WORK TO BE COMPLETED: Each record must appear in the answer exactly as it does in the data.

DATASET CONTENT:
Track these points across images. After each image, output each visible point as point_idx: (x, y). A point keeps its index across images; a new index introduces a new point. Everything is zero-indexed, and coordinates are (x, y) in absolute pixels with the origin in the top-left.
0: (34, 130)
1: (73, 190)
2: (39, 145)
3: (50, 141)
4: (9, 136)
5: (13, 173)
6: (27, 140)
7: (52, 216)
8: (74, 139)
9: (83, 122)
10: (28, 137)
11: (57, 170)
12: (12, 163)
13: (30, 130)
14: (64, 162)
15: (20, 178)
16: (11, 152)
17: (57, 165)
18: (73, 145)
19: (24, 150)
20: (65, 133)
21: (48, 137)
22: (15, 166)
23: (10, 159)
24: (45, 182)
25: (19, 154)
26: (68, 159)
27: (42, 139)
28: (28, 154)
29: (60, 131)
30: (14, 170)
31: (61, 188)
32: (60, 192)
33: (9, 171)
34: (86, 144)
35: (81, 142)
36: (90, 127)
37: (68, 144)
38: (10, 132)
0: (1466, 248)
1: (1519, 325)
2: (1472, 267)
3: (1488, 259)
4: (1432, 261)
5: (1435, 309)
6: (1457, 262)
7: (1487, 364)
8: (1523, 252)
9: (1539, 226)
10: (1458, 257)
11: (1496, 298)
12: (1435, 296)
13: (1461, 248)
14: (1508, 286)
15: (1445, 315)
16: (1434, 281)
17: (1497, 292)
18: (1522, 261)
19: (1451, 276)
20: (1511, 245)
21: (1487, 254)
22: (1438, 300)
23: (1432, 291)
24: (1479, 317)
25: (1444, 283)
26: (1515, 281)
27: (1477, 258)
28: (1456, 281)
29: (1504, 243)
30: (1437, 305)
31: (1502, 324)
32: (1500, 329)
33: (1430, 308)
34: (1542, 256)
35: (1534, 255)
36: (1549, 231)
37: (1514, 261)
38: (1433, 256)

COMPLETED TASK:
Track these points across images. After each image, output each visible point as point_idx: (x, y). A point keeps its index across images; a new index introduces a new point. Everything is zero-indexed, and coordinates are (x, y) in absolute pixels with the origin in the top-left.
0: (34, 130)
1: (73, 190)
2: (39, 145)
3: (50, 141)
4: (9, 136)
5: (13, 173)
6: (27, 140)
7: (52, 216)
8: (74, 139)
9: (83, 122)
10: (28, 137)
11: (57, 170)
12: (12, 163)
13: (30, 130)
14: (64, 162)
15: (20, 178)
16: (11, 152)
17: (57, 165)
18: (73, 145)
19: (24, 150)
20: (65, 133)
21: (48, 137)
22: (15, 166)
23: (10, 159)
24: (45, 182)
25: (19, 154)
26: (68, 159)
27: (42, 139)
28: (28, 154)
29: (60, 131)
30: (14, 170)
31: (61, 188)
32: (60, 192)
33: (9, 171)
34: (86, 144)
35: (81, 142)
36: (90, 127)
37: (68, 144)
38: (10, 132)
0: (1466, 248)
1: (1519, 325)
2: (1472, 267)
3: (1488, 259)
4: (1432, 261)
5: (1435, 309)
6: (1457, 262)
7: (1487, 364)
8: (1523, 252)
9: (1539, 226)
10: (1458, 257)
11: (1496, 298)
12: (1435, 296)
13: (1461, 248)
14: (1508, 286)
15: (1445, 315)
16: (1434, 281)
17: (1497, 292)
18: (1522, 261)
19: (1451, 276)
20: (1511, 245)
21: (1487, 254)
22: (1438, 300)
23: (1432, 291)
24: (1479, 317)
25: (1444, 283)
26: (1515, 281)
27: (1477, 258)
28: (1456, 281)
29: (1504, 243)
30: (1437, 305)
31: (1502, 324)
32: (1500, 329)
33: (1430, 308)
34: (1542, 256)
35: (1534, 255)
36: (1549, 231)
37: (1514, 261)
38: (1433, 256)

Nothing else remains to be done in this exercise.